Przewodniczący wioski wezwał policję.

„Powiedzieli, że to pies otworzył klatki” - mówi Anatolij Gidrowicz. - A kiedy pytasz, kto wysysał krew, mówią, że były fretki.

Olga Stashko woła przez bramę. Jest jedną z tych, którzy widzieli bestię.

- Na moim podwórku - idzie do bramy. - Był już wieczór, byłem na werandzie. Wygląda jak duży pies pasterski, wysoki i chudy, nawet kręgosłup świeci. Sierść na nim jest krótka i czerwonawa, już czerwona. Kufa jest długa i nie przypomina psa. A cycki są tak, jakby suka miała szczenięta, bo były rozciągnięte prosto do ziemi. Gdybym położył go na tylnych łapach, byłbym wyższy.

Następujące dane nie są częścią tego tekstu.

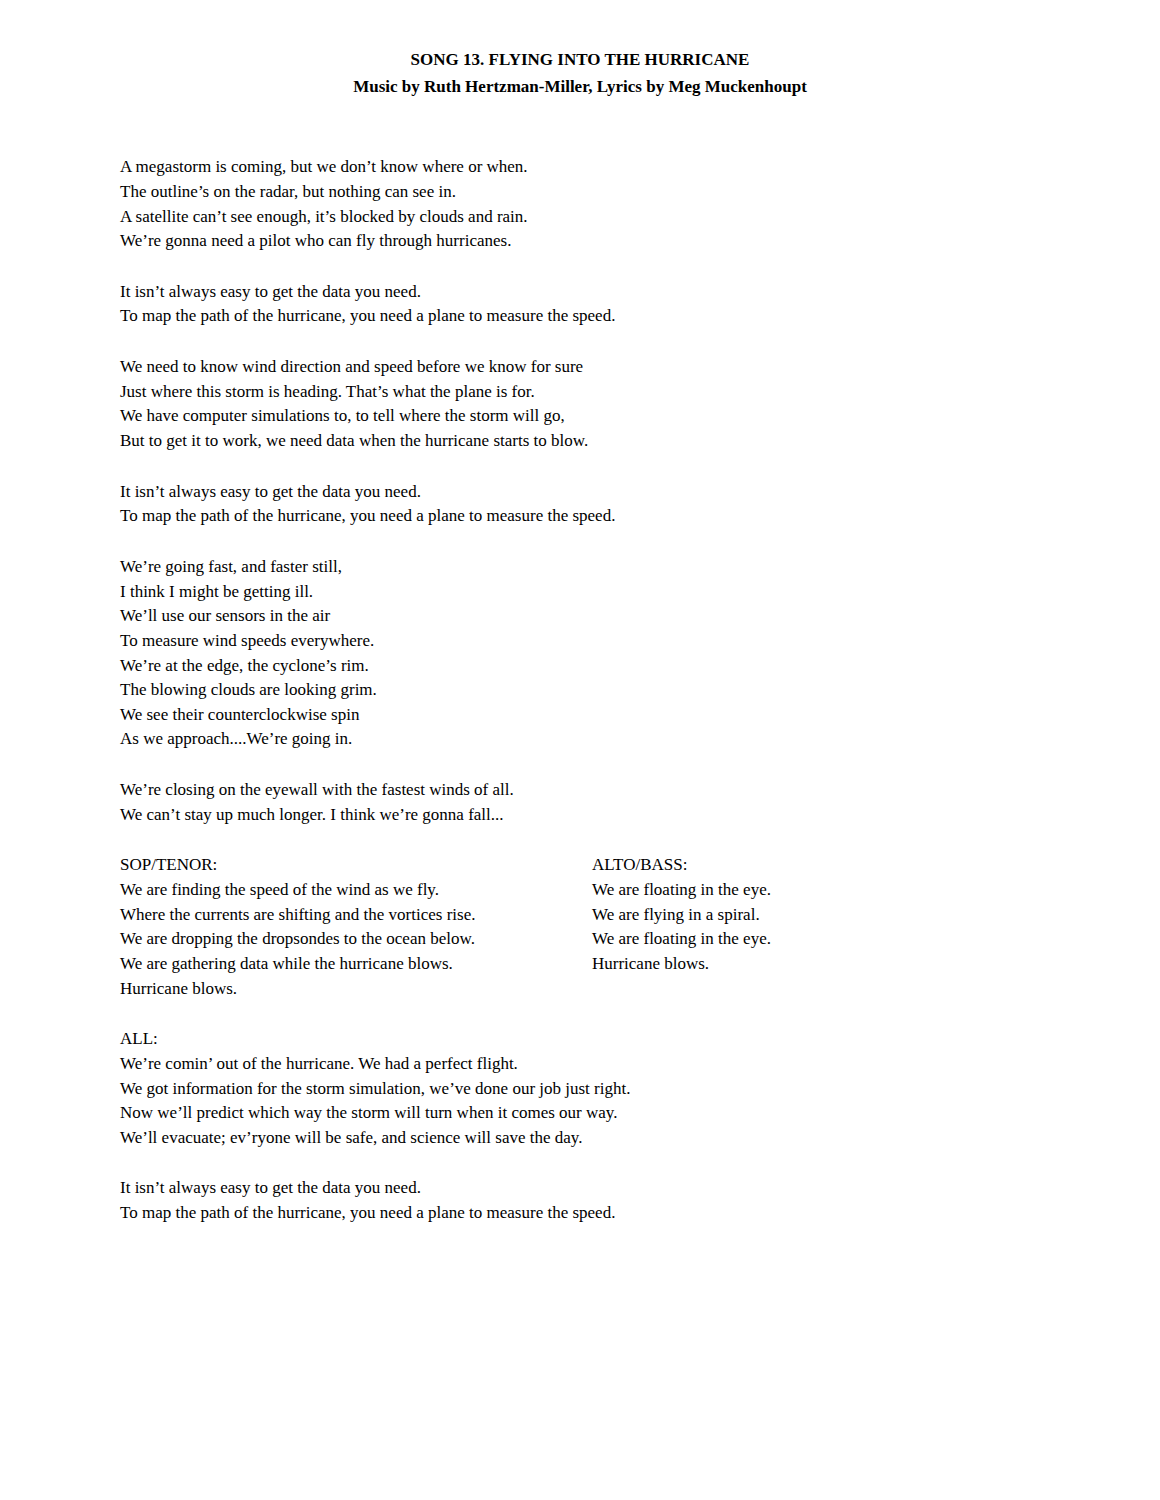SONG 13. FLYING INTO THE HURRICANE Music by Ruth Hertzman-Miller, Lyrics by Meg Muckenhoupt
A megastorm is coming, but we don’t know where or when.
The outline’s on the radar, but nothing can see in.
A satellite can’t see enough, it’s blocked by clouds and rain.
We’re gonna need a pilot who can fly through hurricanes.
It isn’t always easy to get the data you need.
To map the path of the hurricane, you need a plane to measure the speed.
We need to know wind direction and speed before we know for sure
Just where this storm is heading. That’s what the plane is for.
We have computer simulations to, to tell where the storm will go,
But to get it to work, we need data when the hurricane starts to blow.
It isn’t always easy to get the data you need.
To map the path of the hurricane, you need a plane to measure the speed.
We’re going fast, and faster still,
I think I might be getting ill.
We’ll use our sensors in the air
To measure wind speeds everywhere.
We’re at the edge, the cyclone’s rim.
The blowing clouds are looking grim.
We see their counterclockwise spin
As we approach....We’re going in.
We’re closing on the eyewall with the fastest winds of all.
We can’t stay up much longer. I think we’re gonna fall...
SOP/TENOR:
We are finding the speed of the wind as we fly.
Where the currents are shifting and the vortices rise.
We are dropping the dropsondes to the ocean below.
We are gathering data while the hurricane blows.
Hurricane blows.
ALTO/BASS:
We are floating in the eye.
We are flying in a spiral.
We are floating in the eye.
Hurricane blows.
ALL:
We’re comin’ out of the hurricane. We had a perfect flight.
We got information for the storm simulation, we’ve done our job just right.
Now we’ll predict which way the storm will turn when it comes our way.
We’ll evacuate; ev’ryone will be safe, and science will save the day.
It isn’t always easy to get the data you need.
To map the path of the hurricane, you need a plane to measure the speed.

Wybiegłem na podwórko, zacząłem jechać, ale nie chce jechać, a następnego ranka usłyszałem, co zrobiło w interesach sąsiadów.

U sąsiadki Olgi, Tatiany Yashchuk, bestia zabiła dwa króliki.

„Już go nie miała” - mówi Stashko. - Tej nocy inny z naszych sąsiadów, Seryozha Bely, kilka razy przeganiał jakieś zdrowe zwierzę od swoich królików. Jego cele są nowe, więc nie mogła otworzyć. Babcia Sashy Solonenko była przytłoczona. I wszyscy piją krew, ale zostawiają mięso.